• WHAT TO WORK ON
In the passage on FAST, what did the Naval Safety Center require after its evaluation meeting on 26 April 2006?

• SUPPLIED TEXT

════

FAST is now a commercial product marketed through Fatigue Science[27] and Institutes for Behavior Resources.[28]
In the U.S. Navy, Aviation Safety Officer (ASO) students and prospective commanders of naval aviation squadrons began to be introduced to FAST in the School of Aviation Safety (SAS) courses in October 2004. Navy and Army student Flight Surgeons received a 2-hour computer lab introduction to FAST. CAPT (Dr.) Nick Davenport was the person who added FAST to those curricula. As a result of a FAST evaluation meeting that was held at the Naval Safety Center (NSC) on 26 April 2006, the NSC mandated that all Flight Surgeons use FAST in analyzing the 72-hour and 14-day histories in aviation mishap investigations. FAST has often assisted in identifying fatigue effects that would have been missed otherwise, and occasionally has helped rule out fatigue in cases where it was suspected.

════

• ENTRIES SHOWN
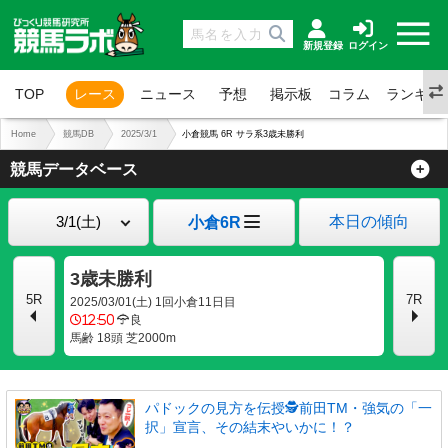
新規登録
ログイン
TOP
レース
ニュース
予想
掲示板
コラム
ランキン
Home
競馬DB
2025/3/1
小倉競馬 6R サラ系3歳未勝利
競馬データベース
本日の傾向
小倉6R
3歳未勝利
5R
7R
2025/03/01(土) 1回小倉11日目
12:50
良
馬齢 18頭 芝2000m
パドックの見方を伝授🕵前田TM・強気の「一
択」宣言、その結末やいかに！？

════

• ANSWER TO THIS TASK
All Flight Surgeons had to use FAST to analyze the 72-hour and 14-day histories in aviation mishap investigations.